IN the 1550’s when Jean Nicot, the French diplomat, promoted the importation and cultivation of tobacco because of its perceived medicinal properties, little did he know that he was helping to unleash one of the greatest poisons on mankind.
Tobacco use is now one of the biggest public health threats the world has ever faced and is the leading preventable cause of death in the United States.
In the Caribbean, it has been estimated that about 15 per cent of youths and 10-15 per cent of the population over age 15 use tobacco.
There is an increase in the number of girls who smoke cigarettes. The WHO report, Women and health: today’s evidence, tomorrow’s agenda points to evidence that tobacco advertising increasingly targets girls. Data from 151 countries show that about seven per cent of adolescent girls and 12 per cent of adolescent boys smoke cigarettes.
Women comprise about 20 per cent of the world’s more than one billion smokers. They are a major target of opportunity for the tobacco industry. Recognising the importance of reducing tobacco use among women, and acting upon that recognition, would save many lives.
Smoking and disease
Cardiovascular disease: Smoking is a major cause of coronary heart disease among women. The disease risk increases with the number of cigarettes smoked and the duration of smoking. Women who smoke have an increased risk for ischemic stroke (blood clot in one of the arteries supplying the brain) and subarachnoid haemorrhage (bleeding in the area surrounding the brain). Smoking cessation reduces the excess risk of coronary heart disease, no matter at what age women stop smoking. The increased risk for stroke associated with smoking begins to reverse after women stop smoking. About 10 to 15 years after stopping, the risk for stroke approaches that of a women who never smoked.
Chronic Obstructive Pulmonary Disease (COPD): Cigarette smoking is the primary cause of COPD (chronic bronchitis and emphysema) in women. The risk increases with the amount and duration of tobacco use.

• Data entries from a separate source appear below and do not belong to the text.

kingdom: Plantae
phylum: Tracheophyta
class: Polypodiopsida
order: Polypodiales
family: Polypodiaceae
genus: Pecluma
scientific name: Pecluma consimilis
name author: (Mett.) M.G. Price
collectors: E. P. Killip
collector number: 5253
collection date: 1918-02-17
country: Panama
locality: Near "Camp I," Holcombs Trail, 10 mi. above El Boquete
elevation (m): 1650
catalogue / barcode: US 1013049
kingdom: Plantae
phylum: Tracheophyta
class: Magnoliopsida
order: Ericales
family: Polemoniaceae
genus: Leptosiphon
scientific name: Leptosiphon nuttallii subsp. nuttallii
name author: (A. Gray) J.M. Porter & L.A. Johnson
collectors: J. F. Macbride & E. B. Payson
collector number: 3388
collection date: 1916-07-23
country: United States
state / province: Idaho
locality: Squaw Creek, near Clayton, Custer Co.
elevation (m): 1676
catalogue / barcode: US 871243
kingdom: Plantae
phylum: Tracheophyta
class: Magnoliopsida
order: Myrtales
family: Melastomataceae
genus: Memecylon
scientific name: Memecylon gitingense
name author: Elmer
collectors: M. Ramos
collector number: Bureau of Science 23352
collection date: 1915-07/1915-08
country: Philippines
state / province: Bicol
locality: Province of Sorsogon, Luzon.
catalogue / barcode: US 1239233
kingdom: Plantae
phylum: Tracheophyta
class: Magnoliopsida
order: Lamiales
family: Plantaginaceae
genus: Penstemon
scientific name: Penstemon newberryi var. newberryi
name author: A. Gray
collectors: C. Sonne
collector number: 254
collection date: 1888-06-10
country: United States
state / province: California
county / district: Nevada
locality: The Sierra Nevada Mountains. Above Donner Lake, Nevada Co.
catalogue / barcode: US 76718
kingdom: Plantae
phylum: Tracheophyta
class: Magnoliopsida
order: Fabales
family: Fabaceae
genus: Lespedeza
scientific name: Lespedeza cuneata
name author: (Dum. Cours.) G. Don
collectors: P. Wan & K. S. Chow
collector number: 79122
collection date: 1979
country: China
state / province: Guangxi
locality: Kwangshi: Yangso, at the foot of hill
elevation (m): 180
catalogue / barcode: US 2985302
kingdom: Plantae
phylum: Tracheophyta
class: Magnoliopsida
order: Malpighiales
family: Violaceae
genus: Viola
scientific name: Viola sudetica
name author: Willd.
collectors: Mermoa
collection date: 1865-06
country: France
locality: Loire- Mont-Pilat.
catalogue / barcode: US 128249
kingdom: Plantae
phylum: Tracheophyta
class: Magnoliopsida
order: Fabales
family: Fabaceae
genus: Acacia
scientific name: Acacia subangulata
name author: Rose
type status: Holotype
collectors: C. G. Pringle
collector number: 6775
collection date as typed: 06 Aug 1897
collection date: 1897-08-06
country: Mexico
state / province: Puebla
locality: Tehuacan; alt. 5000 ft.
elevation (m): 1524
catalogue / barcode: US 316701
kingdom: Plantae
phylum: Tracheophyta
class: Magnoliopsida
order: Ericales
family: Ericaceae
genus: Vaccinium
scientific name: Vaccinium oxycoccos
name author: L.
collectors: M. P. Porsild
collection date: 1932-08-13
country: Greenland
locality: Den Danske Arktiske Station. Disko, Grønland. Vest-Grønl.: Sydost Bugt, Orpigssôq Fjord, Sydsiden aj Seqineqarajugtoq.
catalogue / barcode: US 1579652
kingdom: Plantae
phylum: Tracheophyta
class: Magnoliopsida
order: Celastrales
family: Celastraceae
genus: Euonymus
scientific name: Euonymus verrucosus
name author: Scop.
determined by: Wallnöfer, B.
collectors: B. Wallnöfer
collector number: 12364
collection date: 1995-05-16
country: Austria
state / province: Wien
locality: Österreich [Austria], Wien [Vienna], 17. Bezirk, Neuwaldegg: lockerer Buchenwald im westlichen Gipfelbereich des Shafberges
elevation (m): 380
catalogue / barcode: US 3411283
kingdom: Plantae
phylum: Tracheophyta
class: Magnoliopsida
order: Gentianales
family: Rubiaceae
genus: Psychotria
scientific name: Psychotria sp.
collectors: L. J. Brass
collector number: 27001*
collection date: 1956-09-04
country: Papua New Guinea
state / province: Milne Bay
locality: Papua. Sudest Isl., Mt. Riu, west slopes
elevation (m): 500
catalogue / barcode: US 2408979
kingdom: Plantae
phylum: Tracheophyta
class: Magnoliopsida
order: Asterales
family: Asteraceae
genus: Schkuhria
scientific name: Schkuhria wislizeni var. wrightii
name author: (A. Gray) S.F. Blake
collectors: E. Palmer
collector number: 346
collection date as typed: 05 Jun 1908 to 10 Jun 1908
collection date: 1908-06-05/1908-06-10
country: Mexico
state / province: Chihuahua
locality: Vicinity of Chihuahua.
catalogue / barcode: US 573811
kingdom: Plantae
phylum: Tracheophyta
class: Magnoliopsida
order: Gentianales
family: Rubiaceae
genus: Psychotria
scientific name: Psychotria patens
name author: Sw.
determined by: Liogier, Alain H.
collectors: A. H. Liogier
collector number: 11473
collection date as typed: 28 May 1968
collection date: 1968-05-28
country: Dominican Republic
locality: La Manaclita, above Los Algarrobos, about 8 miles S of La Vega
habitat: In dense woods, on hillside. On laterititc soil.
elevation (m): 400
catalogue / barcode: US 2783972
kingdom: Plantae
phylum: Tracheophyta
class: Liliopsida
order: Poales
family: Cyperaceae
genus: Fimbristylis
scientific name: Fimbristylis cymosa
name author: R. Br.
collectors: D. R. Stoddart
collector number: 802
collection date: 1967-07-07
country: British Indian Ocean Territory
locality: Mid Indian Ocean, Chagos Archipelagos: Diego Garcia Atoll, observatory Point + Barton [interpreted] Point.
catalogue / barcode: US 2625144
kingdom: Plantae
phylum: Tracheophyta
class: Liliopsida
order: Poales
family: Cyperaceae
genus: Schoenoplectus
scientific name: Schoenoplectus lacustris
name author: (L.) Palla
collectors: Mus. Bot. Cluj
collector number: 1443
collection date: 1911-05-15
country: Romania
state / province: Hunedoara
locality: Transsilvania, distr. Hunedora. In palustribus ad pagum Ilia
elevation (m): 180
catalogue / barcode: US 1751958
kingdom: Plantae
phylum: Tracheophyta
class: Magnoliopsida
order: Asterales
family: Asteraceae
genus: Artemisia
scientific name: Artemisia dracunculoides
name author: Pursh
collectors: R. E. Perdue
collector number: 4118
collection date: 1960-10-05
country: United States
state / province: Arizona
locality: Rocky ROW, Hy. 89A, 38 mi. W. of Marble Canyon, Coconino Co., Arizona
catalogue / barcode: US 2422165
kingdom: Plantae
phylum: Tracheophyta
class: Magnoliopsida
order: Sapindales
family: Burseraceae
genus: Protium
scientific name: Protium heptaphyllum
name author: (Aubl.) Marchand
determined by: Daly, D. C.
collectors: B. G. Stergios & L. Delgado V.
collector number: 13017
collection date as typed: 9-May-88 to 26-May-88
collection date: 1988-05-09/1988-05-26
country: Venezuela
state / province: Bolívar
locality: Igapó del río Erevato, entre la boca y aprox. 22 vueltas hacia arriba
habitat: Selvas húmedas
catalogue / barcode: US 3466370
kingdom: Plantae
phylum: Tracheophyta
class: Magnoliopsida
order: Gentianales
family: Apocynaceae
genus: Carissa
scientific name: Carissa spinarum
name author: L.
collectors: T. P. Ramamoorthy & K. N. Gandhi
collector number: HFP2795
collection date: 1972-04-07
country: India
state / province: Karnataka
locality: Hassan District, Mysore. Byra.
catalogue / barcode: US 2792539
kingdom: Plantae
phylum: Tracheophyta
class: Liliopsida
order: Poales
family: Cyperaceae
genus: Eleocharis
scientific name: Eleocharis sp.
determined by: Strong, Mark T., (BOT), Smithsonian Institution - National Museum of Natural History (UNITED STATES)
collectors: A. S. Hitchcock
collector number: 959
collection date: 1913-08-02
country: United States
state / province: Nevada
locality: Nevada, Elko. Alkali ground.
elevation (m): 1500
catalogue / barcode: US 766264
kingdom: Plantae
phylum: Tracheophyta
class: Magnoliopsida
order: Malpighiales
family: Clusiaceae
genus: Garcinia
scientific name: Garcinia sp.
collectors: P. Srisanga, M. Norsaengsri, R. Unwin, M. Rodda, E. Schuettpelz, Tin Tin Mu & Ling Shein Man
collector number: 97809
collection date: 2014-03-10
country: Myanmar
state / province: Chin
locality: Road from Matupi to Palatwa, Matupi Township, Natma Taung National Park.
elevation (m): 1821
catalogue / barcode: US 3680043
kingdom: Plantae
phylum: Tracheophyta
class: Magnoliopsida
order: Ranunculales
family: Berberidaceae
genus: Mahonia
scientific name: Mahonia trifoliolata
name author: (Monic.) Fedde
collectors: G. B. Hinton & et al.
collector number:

Cancer: Cigarette smoking contributes to developing several different kinds of cancer (lung, oropharynx, larynx, oesophagus, kidney, bladder, liver, colorectal, pancreas). Women who smoke are more at risk for cervical and breast cancer.
Oral contraceptive use: Women smokers who use oral contraceptives are at increased risk of developing blood clots, heart attacks and strokes. This risk increases with age and women over 35 who smoke should not use oral contraceptives.
Pregnancy: Smoking is especially dangerous to pregnant women. Mothers who smoke are more at risk for miscarriage. Babies born to mothers who smoke are often born with birth defects and low birth weights. In addition they often experience withdrawal symptoms during the first week of life. Studies show a link between smoking and the risk of sudden infant death syndrome (SIDS) among the offspring of women who smoke during pregnancy.
Infertility: Women who smoke typically have reduced fertility. Studies suggest that women who smoke have around 72 per cent of the fertility of non-smokers.
Pelvic inflammatory disease (PID): This occurs with 33 per cent more frequency in smokers than in non-smokers.
Osteoporosis: Smoking contributes to bone loss, increasing a woman’s risk for developing osteoporosis.
Menstruation and menopause: Studies suggest that cigarette smoking may alter menstrual function by increasing the risks for painful periods, amenorrhoea (absence of menstruation), and menstrual irregularity. Women who start smoking during their teenage years are more at risk for developing early menopause than nonsmokers and they may experience more severe menopausal symptoms.
Women who stop smoking greatly reduce their risk of dying prematurely. There are many methods you can adopt to help you quit smoking. If you relapse, do not give up. Many smokers quit a few times before achieving success. Contact your healthcare provider for help.